The fluoridation of water in Lake Cowichan’s water supply should not continue, Town of Lake Cowichan councillor Tim McGonigle told council during their Tuesday, October 5 meeting.

“Some say it’s more poisonous than arsenic and can has a negative impact on learning abilities in young children,” he said. “Although fluoride in the 50s and 60s was a good deterrent for tooth decay, do we not have better methods today?”

With Fort Saint John recently taking the injection of fluoride out of their water treatment process, only a few communities in the province continue to follow this practice.

The Town of Lake Cowichan is the only community on Vancouver Island that still injects fluoride into its drinking water.

When asked whether or not the citizens of Lake Cowichan need their water to be fluoridated, superintendent of public works and engineering services Nagi Rizk said, “VIHA (Vancouver Island Health Authority) will never give you a straight answer to that.”
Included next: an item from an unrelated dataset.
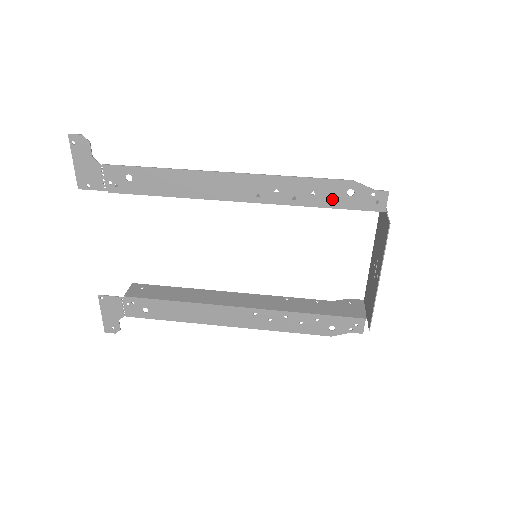
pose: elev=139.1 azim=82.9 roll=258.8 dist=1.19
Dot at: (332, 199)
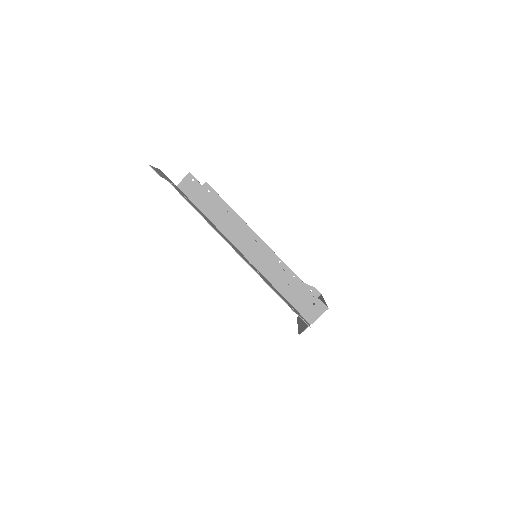
Dot at: occluded
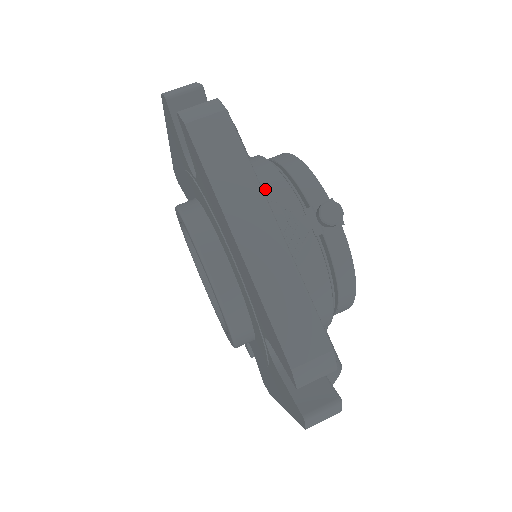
The Town of Lake Cowichan’s public works department performs daily water samples, with a once-per month compounded sample tested in a certified laboratory for optimal fluoride content.
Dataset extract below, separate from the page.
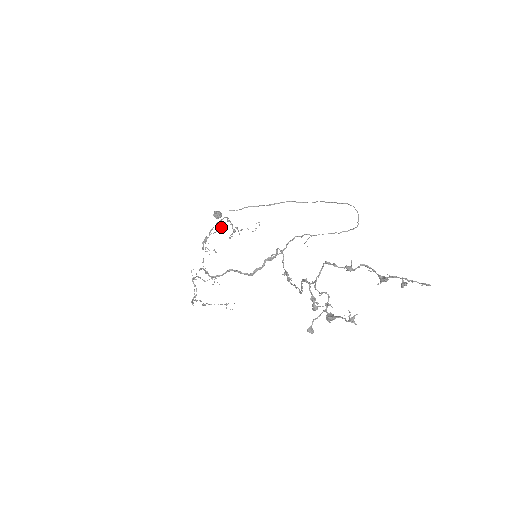
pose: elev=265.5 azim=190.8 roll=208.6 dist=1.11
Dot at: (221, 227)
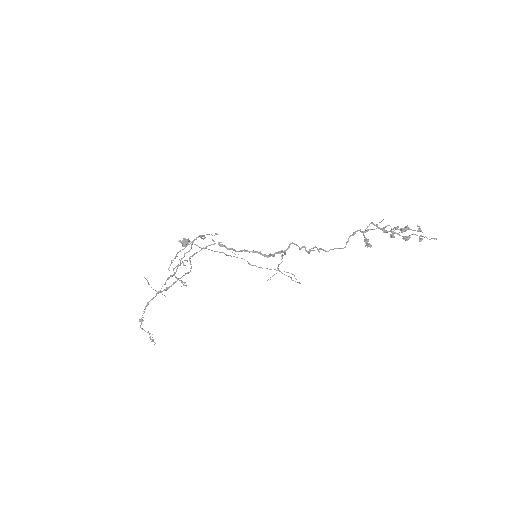
Dot at: (215, 234)
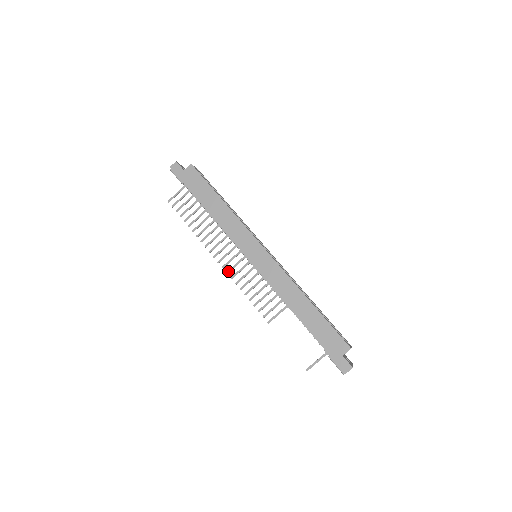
“It’s definitely adding to our costs,” Rizk said, adding that as a WHMIS chemical, special procedures must be undertaken when handling the fluoride.
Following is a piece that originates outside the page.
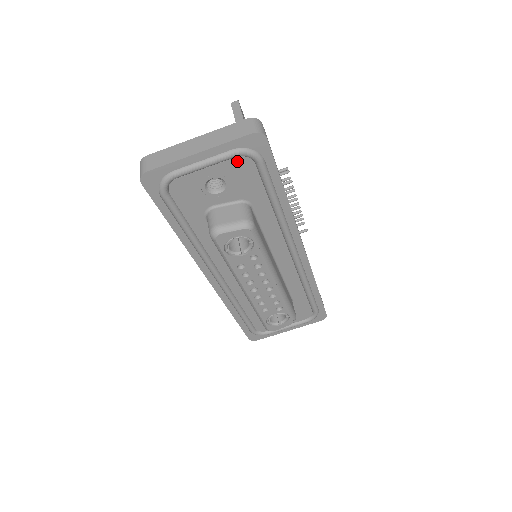
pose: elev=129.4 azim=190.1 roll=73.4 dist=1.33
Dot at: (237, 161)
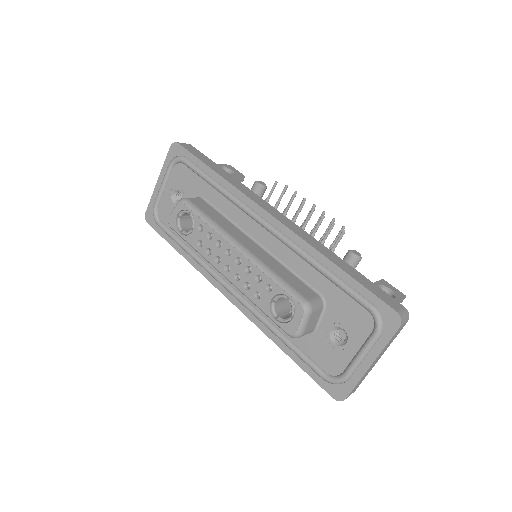
Dot at: (175, 171)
After some hesitation, Rizk said, “I want to see it gone from our operations.”

The Town of Lake Cowichan has tabled the issue until their December Public Works meeting, in order to gain some public input on this issue. This issue will be one of the main topics of discussion during the Town of Lake Cowichan’s November 22 public meeting at Centennial Hall, which will begin at 7 p.m.

“The Town of Lake Cowichan should be commended for providing opportunities for public debate and discussion,” Burnaby-based Health Action Network Society president Jane Shaak wrote in an e-mail to the Gazette. “Let’s hope that individuals turn up, are informed and open to learn more about fluoride’s hazards. Being the only community on Vancouver Island that ingests fluoride seems an important reason to re-look at this procedure.”

The issue of fluoridating the Town of Lake Cowichan’s drinking water was last brought up in town last May, when the Gazette ran an article wherein Shaak suggested that injecting fluoride in the town’s water supply should end in Lake Cowichan.

“For whatever reason (fluoridation) was done in the past, but this has to change,” Shaak said.

By adding fluoride to the water supply the town is forcing a medication upon the public. “Why are municipalities medicating people? They’re making these arbitrary decisions based on information of the past.”

In response to last May’s article on fluoridation, local dentists Ken Welch and John Wilson sent a letter to the editor endorsing fluoridation.

“The use of fluoride for the prevention of dental caries is endorsed by over 90 national and international professional health organizations, including the Canadian Public Health Association, the Canadian Dental Association, the Canadian Medical Association, the Food & Drug Administration of the US and the World Health Organization,” their letter read.

The dentists went on to write that fluoridation saves the people of Lake Cowichan quite a bit of money in dental costs, in the prevention of dental caries.

The fluoridation of the local water supply initially came up in council meetings in 2002, when the council of the time approved of putting the fluoridation issue to a public vote. Before this happened, submissions made by the Central Vancouver Island Health Region endorsing fluoridation came forward, and approval for the vote was withdrawn.

The fluoridation of the Town of Lake Cowichan’s drinking water costs taxpayers more than $10,000 per year, in addition to costly repair costs for the equipment.